Но торговец, похоже, не отличался любопытством и никаких вопросов не задавал. Тогда папаше Бертрану пришлось самому воскликнуть:
– Эх, дорогуша, хотите знать, что я тут видел? Это не секрет. Я вполне могу вам рассказать, хотя не знаю вашего имени ни по Адаму, ни по Еве. Так вот, убийца Мэйнотт и его шлюха сидели здесь в ночь кражи – на том самом месте, где сейчас отдыхаете вы. Ну прямо два голубка: ему лет двадцать пять, а она совсем молоденькая, разным вертопрахам головы кружила. Я к ним тогда подошел, думая, что это амурные штучки. Ан нет!..
Про деньги шел разговор, а ни про какую не про любовь!.. Они считали банковские билеты; а было этих билетов столько, что переплети их – и получилась бы целая книга. Он, нахал, не стесняясь, сказал: «Это четыреста тысяч франков из кассы Банселля…»
Папаша Бертран остановился, чтобы посмотреть, какое впечатление произвел его рассказ. Торговец продолжал сидеть неподвижно, словно каменное изваяние.
– Выходит, – продолжал с некоторой досадой папаша Бертран, – вы не из наших мест, раз вас не волнует это дело. Денежный ящик был дорогой, его из Парижа привезли. И была в нем ловушка для грабителей; там-то и застряла рукавица Мэйнотта… понятно?! Он подбросил мне на выпивку, но я потом все равно ничего не скрыл… Помог правосудию покарать негодяя.
После этих слов папаша Бертран гордо выпрямился, по-прежнему опираясь на свой шест.
– Значит, вы нездешний, дорогуша, – продолжал он, – это видно. А то бы вы сразу закричали: «Так вас зовут папаша Бертран!» потому что про меня повсюду говорят после того, как я сыграл такую важную роль в этом деле. Двадцать лет каторжных работ – ни много ни мало!

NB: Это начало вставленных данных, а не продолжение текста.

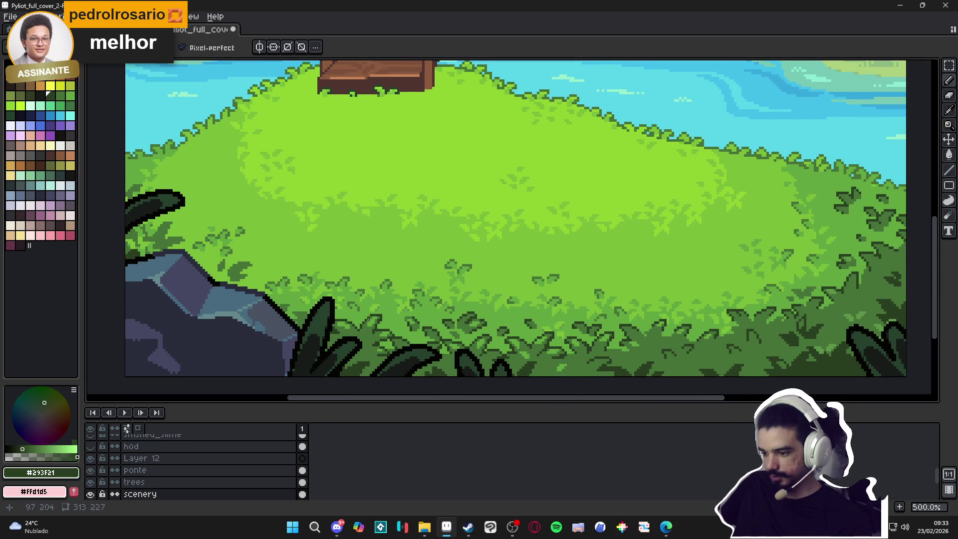
scroll(270, 304, up, 6)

Это я про Мэйнотта… Красотка-то его была… не знаю, как и сказать… ну, в общем, мотовка… Одним словом, подрубили они Банселлей под корень!.. Раньше-то у тех был особняк в городе, замок в деревне и карета. А, каково?.. Да, неплохо сработано… И Банселли ищут теперь кусок хлеба… А что у вас в корзине, приятель?
При упоминании имени Банселля голова торговца поникла. А на последний вопрос папаши Бертрана он ответил:
– I don't speak french, sir.[4]
Папаша Бертран сжал кулаки и надулся.
– Инглиш! – воскликнул он. – Английский савоец. Заставил меня все выложить задарма!
Разгневанный, он удалился. Иностранец остался один, по-прежнему неподвижный, со склоненной головой.
Свет наступившего утра просочился сквозь поля шляпы, упав на бледное, утомленное лицо и полные печали глаза. Немало жителей славного города Кана, увидев это лицо, задумались бы: почему оно нам так знакомо? Но ответить на сей вопрос смогли бы лишь немногие, потому что каждый стал бы ворошить далекие воспоминания вместо того, чтобы воскресить в памяти вчерашний день, в котором и крылась разгадка.
Впрочем, всем было известно, что Андре Мэйнотт утонул в море и его тело было найдено на отмели Диветты.
Иностранец сидел, обхватив колени руками и устремив взгляд в пространство прямо перед собой. Терявшиеся в дымке дальние липы заслоняли здания, стоявшие на другом конце площади. Именно к этим-то зданиям был прикован взгляд иностранца – во всяком случае, к одному из них; человек на скамье, казалось, видел заветный дом сквозь легкую пелену тумана.
Иностранец пребывал в глубокой задумчивости, ет& губы иногда медленно шевелились, произнося слова, звучавшие совершенно не по-английски.
Он шептал:
– Это было там! Бог мой! Бог мой!
Часов в шесть на площади Акаций появились редкие прохожие; луч восходящего солнца проник сквозь дымку и осветил скромный фасад дома.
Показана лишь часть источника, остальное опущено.